LTTC-mock

Choose four out of the five questions.

Probability spaces and the generation of random variables

Define an explicit function \(\phi: [0,1] \to [0,1] \times \{1,2\}\) such that:

If \(U\) is uniformly distributed in \([0,1]\), then \(\phi(U)\) has the same distribution as \((V,X)\), where \(V\) and \(X\) are independent and uniformly distributed on \([0,1]\) and \(\{1,2\}\), respectively;
There exists a set \(A \subset [0,1]\), with \(\mathbb{P}(U \in A)=1\), such that \(\phi\) is injective on \(A\).

Solution

Let \(b:[0,1] \to \{0,1\}^{\mathbb{Z}^{+}}\) be so that \(b(u)\) is the binary expansion of \(u \in [0,1]\) this is bijective modulo a countable set. We know that \(b(U)\) is a sequence of iid Benroulli \(\tfrac{1}{2}\) random variables, from which we define \[\phi(u) = (b^{-1}[ b(u)_{n=2} ^{\infty}], b(u)_1).\]

Borel-Cantelli

Let \((X_i)_{i=2} ^{\infty}\) be i.i.d. continuous random variables with probability density function given by \[ f(x) = \frac{1}{2} |x|^3 e^{-x^4/4}.\] Find a deterministic sequence \((c_i)_{i=2}^{\infty}\) such that almost surely \[\limsup_{n\to \infty} \frac{X_n}{c_n} = 1.\]

Solution

For \(x\geq0\), we easily see that \[\mathbb{P}(X_n > x) = \frac{1}{2}e^{-x^4/4}.\] Take \[c_n = (4 \log n)^{\tfrac{1}{4}}.\] Will we show using the first Borel-Cantelli lemma that almost surely, \[\limsup_{n\to \infty} \frac{X_n}{c_n} \leq 1\] and then we will show using the second Borel-Cantelli lemma and the independence of the \(X_i\) that almost surely \[ \limsup_{n \to \infty} \frac{X_n}{c_n} \geq 1.\] Let \(\epsilon \geq 0\). We have that \[ \mathbb{P}( X_n/c_n > 1+ \epsilon) = \frac{1}{2 n^{ (1+\epsilon)^4}}=:a_n.\] The sequence \(a_n\) is summable for \(\epsilon>0\), so the upper bound follows by from the first Borel-Cantelli lemma. For the lower bound, if we set \(\epsilon=0\), then \(a_n\) is not summable, and then the lower bound follows from the second Borel-Cantelli lemma.

Markov chains

Prove that for an irreducible aperiodic Markov chain on a finite state space \(S\), we have that for each \(s \in S\), the return time

\[T := \inf\{n \geq 1: X_n=s\}\] has finite expectation, regardless of the starting distribution of the chain.

########################################

◆ **Written exercise A**
Translate this sentence from the probability mock exam into French: "Choose four out of the five questions."
◆ **Written exercise B**
Print everything in the probability mock exam from "Define an explicit" down to "injective on \(A\).".
◆ **Written exercise C**
Proceed with the probability mock exam from where it stops.

Collected data entries

########################################

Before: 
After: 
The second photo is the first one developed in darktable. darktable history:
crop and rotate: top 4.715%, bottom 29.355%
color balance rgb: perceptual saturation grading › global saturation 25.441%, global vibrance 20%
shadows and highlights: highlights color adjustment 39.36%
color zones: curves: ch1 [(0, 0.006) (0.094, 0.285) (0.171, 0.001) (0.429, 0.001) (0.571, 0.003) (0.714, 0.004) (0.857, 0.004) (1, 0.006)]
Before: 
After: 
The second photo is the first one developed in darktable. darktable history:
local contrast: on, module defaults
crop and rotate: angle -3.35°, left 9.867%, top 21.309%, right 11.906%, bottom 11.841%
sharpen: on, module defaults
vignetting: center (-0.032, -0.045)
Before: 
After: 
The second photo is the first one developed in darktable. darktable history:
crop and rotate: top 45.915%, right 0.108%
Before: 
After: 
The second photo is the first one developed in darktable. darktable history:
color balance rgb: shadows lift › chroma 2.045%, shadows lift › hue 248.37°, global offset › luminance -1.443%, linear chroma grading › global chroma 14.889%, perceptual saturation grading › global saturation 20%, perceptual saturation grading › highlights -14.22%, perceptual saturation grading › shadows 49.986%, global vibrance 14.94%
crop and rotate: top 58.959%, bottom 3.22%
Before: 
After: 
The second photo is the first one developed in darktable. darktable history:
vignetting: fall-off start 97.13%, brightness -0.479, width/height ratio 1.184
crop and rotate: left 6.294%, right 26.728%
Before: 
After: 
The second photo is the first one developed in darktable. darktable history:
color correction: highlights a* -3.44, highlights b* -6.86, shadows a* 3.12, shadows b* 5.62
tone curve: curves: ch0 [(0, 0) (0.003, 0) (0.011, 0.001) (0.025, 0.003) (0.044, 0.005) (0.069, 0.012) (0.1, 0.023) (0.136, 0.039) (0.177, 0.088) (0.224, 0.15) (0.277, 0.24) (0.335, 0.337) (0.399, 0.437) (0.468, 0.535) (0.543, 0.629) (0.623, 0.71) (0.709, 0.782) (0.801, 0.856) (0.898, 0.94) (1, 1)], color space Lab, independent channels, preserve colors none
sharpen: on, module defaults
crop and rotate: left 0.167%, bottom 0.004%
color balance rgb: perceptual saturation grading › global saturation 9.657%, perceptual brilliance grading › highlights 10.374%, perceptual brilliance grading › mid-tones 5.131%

########################################

◆ **Written answer A**
Choisissez quatre des cinq questions.

◆ **Written answer B**
Define an explicit function \(\phi: [0,1] \to [0,1] \times \{1,2\}\) such that:

If \(U\) is uniformly distributed in \([0,1]\), then \(\phi(U)\) has the same distribution as \((V,X)\), where \(V\) and \(X\) are independent and uniformly distributed on \([0,1]\) and \(\{1,2\}\), respectively;
There exists a set \(A \subset [0,1]\), with \(\mathbb{P}(U \in A)=1\), such that \(\phi\) is injective on \(A\).

◆ **Written answer C**
Solution

We go back to basics; in particular, some observations that were made in connection to the Doeblin coupling. If \(P\) is the transition matrix, then by the assumptions of irreducibility and aperiodicity, we know that \(P^M\) has all positive entries for some \(M>0\); let \(\delta >0\) be the smallest entry. Hence every \(M\) steps, we have a non-zero probability \(\delta >0\) of getting to the state \(s\). Thus \[ \mathbb{P}(T > kM) \leq (1- \delta)^k\] from which we easily deduce that \(T\) has finite expectation.

Poisson processes

Suppose that \(\Pi\) is a Poisson process on \(\mathbb{R}^d\). Let \(t \in \mathbb{R}^d\), and \(c \in (0, \infty)\) Prove that:

The translated point process \(\Gamma:=t + \Pi\) given by translating each point of \(\Pi\) by \(t\) is still a Poisson point process on \(\mathbb{R}^d\).
The scaled point process \(\Sigma := c\Pi\) given by multiplying each point of \(\Pi\) by \(c\) is still a Poisson point process on \(\mathbb{R}^d\).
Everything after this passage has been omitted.